RoBERTa-Assisted Outcome Prediction in Ovarian Cancer Cytoreductive Surgery Using Operative Notes

  • Alexandros Laios MD, PhD, PostDoc (Ox),
  • Evangelos Kalampokis PhD,
  • Marios Evangelos Mamalis BA, MSc,
  • Constantine Tarabanis MD,
  • David Nugent MBChB, MRCOG, PhD,
  • Amudha Thangavelu MBChB, MRCOG, MD,
  • Georgios Theophilou MBBS, MRCOG, MD,
  • Diederick De Jong MBBCh, PhD, MSc

DOI
https://doi.org/10.1177/10732748231209892
Journal volume & issue
Vol. 30

Abstract

Read online

Introduction Contemporary efforts to predict surgical outcomes focus on the associations between traditional discrete surgical risk factors. We aimed to determine whether natural language processing (NLP) of unstructured operative notes improves the prediction of residual disease in women with advanced epithelial ovarian cancer (EOC) following cytoreductive surgery.

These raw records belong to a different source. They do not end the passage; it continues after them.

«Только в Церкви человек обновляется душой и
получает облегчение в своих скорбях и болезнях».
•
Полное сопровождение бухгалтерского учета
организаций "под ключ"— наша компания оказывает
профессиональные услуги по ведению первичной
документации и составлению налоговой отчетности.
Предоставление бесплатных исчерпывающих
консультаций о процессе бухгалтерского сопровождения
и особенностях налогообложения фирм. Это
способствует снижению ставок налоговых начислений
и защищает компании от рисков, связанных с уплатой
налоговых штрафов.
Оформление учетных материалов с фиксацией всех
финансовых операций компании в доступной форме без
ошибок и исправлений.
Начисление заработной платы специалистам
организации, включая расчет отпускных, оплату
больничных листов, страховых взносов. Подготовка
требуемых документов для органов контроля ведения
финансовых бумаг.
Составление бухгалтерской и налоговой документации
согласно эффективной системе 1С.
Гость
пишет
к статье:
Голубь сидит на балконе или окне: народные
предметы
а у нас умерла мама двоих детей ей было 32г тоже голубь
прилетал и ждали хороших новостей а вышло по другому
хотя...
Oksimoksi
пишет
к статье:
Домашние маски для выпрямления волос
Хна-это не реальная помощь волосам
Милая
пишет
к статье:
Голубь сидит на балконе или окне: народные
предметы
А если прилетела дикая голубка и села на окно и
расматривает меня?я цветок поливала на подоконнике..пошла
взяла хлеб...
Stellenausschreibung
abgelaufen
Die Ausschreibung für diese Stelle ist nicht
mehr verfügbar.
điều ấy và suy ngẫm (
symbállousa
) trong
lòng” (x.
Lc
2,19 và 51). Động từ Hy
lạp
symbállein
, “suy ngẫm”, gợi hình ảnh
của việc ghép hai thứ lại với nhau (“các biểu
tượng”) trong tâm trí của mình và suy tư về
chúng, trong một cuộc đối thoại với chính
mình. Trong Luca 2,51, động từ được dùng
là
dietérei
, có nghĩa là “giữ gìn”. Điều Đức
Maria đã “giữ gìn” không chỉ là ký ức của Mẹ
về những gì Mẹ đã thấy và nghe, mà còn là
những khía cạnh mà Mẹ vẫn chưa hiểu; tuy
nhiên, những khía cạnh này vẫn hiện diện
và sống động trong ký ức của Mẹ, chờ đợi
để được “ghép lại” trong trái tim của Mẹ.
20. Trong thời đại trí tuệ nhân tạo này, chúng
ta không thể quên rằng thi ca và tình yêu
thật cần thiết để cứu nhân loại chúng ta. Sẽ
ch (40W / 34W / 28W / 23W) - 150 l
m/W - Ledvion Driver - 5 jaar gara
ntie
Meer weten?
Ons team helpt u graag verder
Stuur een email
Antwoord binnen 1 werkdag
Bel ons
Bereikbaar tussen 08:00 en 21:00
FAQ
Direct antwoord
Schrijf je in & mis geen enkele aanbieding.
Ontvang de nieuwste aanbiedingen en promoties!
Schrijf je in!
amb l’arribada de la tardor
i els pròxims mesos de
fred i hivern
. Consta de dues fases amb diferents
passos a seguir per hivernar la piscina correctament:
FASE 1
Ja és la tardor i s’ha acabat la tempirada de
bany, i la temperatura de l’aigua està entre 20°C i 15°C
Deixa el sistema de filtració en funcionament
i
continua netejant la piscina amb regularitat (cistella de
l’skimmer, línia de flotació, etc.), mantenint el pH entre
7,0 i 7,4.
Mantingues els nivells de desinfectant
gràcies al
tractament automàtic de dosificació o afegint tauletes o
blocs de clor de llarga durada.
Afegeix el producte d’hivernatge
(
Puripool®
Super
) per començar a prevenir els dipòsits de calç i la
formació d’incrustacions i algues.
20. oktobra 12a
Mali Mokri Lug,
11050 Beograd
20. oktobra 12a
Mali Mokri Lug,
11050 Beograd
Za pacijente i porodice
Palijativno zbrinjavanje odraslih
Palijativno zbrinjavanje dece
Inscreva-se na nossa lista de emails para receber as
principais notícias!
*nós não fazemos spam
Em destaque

Methods Electronic Health Records were queried to identify women with advanced EOC including their operative notes. The Term Frequency – Inverse Document Frequency (TF-IDF) score was used to quantify the discrimination capacity of sequences of words (n-grams) regarding the existence of residual disease. We employed the state-of-the-art RoBERTa-based classifier to process unstructured surgical notes. Discrimination was measured using standard performance metrics. An XGBoost model was then trained on the same dataset using both discrete and engineered clinical features along with the probabilities outputted by the RoBERTa classifier. Results The cohort consisted of 555 cases of EOC cytoreduction performed by eight surgeons between January 2014 and December 2019. Discrete word clouds weighted by n-gram TF-IDF score difference between R0 and non-R0 resection were identified. The words ‘adherent’ and ‘miliary disease’ best discriminated between the two groups. The RoBERTa model reached high evaluation metrics (AUROC .86; AUPRC .87, precision, recall, and F1 score of .77 and accuracy of .81). Equally, it outperformed models that used discrete clinical and engineered features and outplayed the performance of other state-of-the-art NLP tools. When the probabilities from the RoBERTa classifier were combined with commonly used predictors in the XGBoost model, a marginal improvement in the overall model’s performance was observed (AUROC and AUPRC of .91, with all other metrics the same). Conclusion/Implications We applied a sui generis approach to extract information from the abundant textual surgical data and demonstrated how it can be effectively used for classification prediction, outperforming models relying on conventional structured data. State-of-art NLP applications in biomedical texts can improve modern EOC care.